Тремя этажами выше я очутился на самой верхней лестничной площадке перед двумя женщинами в меховых манто, которые и вызвали лифт. Дверь квартиры позади них оставалась распахнутой настежь, словно обе створки раскрыло ураганом музыки, смеха и криков, доносившихся на лестницу.

В проем яркого света, который представляла собой раскрытая дверь в полумраке лестницы, на краткое время вписался силуэт. Это была девушка, танцевавшая сама с собой. Мне показалось против света, что она голая.

Одна из женщин в мехах открыла зарешеченную дверь кабины и сказала: «Вы приехали к самому разгулу безобразия. Желаю вам получить удовольствие».

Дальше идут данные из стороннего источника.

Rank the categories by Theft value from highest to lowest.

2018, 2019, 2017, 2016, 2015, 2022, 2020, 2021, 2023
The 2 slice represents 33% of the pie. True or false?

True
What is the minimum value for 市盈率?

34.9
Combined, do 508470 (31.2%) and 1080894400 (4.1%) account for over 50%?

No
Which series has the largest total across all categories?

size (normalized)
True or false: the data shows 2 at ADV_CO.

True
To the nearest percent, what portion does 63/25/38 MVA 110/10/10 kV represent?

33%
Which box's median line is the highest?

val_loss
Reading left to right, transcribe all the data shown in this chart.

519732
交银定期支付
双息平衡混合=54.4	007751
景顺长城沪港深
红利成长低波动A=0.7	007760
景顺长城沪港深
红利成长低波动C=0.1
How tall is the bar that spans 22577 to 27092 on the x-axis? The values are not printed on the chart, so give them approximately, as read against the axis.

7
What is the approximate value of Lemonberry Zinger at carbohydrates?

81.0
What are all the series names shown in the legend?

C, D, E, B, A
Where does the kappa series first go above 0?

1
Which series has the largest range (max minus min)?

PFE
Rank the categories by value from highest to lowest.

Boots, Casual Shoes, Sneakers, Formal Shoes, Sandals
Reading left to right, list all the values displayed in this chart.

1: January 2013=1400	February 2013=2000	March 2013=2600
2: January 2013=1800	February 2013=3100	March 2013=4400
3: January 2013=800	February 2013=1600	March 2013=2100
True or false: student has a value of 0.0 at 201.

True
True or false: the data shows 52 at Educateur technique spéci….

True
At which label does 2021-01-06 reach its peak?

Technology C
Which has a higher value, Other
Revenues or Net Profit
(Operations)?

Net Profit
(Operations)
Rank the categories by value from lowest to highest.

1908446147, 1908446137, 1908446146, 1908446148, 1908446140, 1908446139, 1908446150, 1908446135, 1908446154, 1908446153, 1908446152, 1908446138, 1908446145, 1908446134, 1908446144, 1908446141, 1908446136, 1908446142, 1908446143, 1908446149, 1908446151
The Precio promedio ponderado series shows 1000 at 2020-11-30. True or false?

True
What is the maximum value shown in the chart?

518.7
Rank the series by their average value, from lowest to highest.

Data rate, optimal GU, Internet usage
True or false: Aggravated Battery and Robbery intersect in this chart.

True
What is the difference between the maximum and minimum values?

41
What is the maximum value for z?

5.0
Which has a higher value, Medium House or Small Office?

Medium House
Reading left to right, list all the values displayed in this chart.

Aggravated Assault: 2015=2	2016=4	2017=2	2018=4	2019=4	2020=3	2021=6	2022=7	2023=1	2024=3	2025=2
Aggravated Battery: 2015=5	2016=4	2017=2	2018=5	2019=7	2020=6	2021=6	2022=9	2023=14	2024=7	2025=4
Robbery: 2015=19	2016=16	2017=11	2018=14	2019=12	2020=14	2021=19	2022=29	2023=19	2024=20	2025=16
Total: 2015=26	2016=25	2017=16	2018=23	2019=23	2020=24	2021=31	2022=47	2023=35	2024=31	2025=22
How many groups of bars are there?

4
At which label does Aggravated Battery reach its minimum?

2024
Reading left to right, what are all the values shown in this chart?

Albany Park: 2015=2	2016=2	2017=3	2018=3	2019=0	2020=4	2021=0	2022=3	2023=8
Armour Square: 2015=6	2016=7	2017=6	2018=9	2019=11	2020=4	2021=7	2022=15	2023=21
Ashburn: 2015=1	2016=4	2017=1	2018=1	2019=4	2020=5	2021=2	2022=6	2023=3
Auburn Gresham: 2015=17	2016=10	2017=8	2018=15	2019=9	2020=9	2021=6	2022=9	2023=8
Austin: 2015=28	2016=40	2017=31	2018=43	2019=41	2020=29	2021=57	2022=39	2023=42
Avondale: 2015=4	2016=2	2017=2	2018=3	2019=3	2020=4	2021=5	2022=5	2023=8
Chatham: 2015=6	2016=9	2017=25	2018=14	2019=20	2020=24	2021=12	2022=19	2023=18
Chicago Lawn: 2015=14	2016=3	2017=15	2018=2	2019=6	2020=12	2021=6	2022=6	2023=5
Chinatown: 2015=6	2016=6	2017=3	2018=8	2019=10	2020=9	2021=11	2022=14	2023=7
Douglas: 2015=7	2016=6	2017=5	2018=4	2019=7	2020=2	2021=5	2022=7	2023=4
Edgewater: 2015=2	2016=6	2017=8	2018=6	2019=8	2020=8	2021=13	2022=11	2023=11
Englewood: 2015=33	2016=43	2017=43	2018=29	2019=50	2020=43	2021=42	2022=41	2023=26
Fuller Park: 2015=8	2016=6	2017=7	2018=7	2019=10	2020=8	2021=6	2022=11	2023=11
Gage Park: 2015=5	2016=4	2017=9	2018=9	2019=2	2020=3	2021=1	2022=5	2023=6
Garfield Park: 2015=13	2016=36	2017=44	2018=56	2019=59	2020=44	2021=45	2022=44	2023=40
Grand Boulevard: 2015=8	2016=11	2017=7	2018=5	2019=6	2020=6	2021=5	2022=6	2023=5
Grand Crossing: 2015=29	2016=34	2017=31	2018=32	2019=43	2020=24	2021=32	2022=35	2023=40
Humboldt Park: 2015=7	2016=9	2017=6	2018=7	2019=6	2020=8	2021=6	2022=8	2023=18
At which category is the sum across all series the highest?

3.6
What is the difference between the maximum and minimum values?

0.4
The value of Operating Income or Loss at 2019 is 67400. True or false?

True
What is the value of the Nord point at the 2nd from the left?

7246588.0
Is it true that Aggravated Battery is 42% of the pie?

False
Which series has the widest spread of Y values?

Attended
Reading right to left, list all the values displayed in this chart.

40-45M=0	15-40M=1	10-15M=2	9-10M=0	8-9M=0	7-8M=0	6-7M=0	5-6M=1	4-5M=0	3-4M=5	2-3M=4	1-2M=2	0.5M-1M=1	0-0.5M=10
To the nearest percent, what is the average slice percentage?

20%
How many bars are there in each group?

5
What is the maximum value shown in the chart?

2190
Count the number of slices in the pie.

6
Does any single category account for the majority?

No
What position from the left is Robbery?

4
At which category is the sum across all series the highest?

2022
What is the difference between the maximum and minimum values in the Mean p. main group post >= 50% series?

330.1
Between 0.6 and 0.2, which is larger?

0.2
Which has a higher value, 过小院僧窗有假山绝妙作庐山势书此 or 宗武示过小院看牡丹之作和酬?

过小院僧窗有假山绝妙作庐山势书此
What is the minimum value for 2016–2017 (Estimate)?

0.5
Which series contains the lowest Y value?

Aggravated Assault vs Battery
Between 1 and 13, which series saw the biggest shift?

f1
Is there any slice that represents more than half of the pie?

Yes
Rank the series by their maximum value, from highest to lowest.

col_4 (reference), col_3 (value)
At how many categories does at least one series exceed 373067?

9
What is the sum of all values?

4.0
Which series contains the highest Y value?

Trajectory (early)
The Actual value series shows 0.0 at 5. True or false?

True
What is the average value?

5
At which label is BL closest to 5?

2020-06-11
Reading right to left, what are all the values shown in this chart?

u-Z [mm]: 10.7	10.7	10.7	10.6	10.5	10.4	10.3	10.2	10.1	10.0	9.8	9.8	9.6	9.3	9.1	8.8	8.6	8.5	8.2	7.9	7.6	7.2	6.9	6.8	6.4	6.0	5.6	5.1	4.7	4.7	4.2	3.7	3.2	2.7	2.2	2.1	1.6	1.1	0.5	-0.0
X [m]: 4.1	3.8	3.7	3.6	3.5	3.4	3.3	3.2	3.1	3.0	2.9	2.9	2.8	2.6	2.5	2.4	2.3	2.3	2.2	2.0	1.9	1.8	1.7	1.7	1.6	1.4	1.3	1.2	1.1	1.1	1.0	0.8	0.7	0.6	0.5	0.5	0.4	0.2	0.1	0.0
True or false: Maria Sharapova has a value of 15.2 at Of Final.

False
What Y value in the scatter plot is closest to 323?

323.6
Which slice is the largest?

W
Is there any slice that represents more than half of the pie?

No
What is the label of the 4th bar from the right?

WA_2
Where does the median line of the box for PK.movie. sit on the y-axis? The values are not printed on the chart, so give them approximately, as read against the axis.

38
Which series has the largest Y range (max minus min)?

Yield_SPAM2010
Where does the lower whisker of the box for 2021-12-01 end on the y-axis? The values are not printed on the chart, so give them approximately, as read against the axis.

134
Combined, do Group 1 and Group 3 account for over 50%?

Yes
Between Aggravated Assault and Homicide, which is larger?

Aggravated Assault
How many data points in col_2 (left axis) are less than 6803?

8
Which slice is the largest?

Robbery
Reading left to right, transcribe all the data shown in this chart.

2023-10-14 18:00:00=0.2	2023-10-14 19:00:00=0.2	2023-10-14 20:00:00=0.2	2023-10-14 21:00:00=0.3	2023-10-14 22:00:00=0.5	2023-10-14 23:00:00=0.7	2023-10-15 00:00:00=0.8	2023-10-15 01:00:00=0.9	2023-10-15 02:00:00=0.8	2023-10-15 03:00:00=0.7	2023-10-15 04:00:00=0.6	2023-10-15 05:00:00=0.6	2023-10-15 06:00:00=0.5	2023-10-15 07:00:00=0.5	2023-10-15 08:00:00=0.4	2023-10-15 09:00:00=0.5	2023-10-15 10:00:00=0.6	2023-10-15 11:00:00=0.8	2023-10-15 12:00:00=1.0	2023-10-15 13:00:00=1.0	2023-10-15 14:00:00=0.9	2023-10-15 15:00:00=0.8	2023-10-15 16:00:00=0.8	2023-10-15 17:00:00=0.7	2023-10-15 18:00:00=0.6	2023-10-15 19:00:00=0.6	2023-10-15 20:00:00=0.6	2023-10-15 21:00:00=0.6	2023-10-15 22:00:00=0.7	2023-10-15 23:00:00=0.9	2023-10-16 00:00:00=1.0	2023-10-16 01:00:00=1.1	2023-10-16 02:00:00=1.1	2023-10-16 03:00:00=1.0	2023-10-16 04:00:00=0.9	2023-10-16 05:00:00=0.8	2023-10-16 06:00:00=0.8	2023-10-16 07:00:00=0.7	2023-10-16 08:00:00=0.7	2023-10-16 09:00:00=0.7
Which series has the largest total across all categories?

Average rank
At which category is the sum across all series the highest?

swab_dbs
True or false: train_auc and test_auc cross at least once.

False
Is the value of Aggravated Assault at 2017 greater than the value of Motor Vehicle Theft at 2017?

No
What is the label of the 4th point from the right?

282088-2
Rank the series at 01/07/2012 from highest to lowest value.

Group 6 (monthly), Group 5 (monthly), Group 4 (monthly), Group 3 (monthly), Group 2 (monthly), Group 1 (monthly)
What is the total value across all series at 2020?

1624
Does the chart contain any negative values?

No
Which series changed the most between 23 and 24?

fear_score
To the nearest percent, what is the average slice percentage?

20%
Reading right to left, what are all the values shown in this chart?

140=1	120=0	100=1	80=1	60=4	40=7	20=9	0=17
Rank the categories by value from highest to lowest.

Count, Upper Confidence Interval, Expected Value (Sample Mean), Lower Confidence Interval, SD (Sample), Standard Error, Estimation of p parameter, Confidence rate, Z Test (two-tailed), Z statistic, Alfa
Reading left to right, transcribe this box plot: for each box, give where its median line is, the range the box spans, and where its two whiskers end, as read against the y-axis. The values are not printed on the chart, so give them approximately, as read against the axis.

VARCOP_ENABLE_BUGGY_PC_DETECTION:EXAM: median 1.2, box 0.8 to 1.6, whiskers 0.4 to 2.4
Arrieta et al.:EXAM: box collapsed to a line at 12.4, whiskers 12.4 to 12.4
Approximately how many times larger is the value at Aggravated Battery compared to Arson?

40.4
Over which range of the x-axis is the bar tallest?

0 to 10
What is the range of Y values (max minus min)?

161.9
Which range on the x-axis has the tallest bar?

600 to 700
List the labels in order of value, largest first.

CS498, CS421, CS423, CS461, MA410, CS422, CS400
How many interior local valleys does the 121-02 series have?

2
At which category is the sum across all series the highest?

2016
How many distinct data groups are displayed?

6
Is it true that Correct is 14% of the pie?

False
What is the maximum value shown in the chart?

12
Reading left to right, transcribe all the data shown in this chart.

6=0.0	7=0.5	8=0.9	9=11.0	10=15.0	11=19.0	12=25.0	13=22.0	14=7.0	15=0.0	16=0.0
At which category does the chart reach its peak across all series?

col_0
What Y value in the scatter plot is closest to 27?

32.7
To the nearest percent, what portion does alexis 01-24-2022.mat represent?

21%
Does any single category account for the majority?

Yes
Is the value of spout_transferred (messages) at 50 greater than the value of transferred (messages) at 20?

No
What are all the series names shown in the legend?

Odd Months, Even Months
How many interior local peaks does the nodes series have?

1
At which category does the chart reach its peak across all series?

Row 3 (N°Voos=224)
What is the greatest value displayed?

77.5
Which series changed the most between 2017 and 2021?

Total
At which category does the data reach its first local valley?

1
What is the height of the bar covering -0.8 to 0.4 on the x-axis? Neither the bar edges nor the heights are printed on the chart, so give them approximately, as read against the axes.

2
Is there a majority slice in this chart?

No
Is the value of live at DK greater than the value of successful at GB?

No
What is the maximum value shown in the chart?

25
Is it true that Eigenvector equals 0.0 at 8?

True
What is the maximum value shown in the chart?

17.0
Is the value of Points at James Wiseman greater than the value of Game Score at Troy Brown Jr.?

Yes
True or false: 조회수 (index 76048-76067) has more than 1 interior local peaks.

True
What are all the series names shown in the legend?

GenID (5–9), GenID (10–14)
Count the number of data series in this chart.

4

Не помню, как я оказался в прихожей. Меня схватила за руку статуя из позолоченной бронзы и потащила в мастерскую. Это, наверное, и была та девушка, мелькнувшая в дверях. Она была голая, хотя и сплошь покрытая золоченой краской. На ее груди и животе проступил пот, притягивая свет и отбрасывая металлические отсветы.

Я был сонным и отупевшим, и без всякой тревоги и удивления, словно во сне, отдавался на волю самых нелепых событий. Соблазнительное золотистое видение потащило меня за руку к кучке людей, собиравшихся в мезонине. По лестнице поднимались девушки, голые, как моя танцовщица, или одетые лишь ради шутки в простую кружевную улыбку или чистый сетчатый обман.

Почти все гости теперь собрались в кружок в мезонине. На ковре у их ног сцепились два молодых человека, оба голые и покрытые потом. Зрители наблюдали за их борьбой и уже с минуту молчали. Слышались только тяжелое дыхание и хрипы атлетов. Я не сразу понял, что они занимались любовью. В свою очередь я затаил дыхание и завороженно смотрел. Еще ни разу мне не доводилось видеть совокупления мужчин.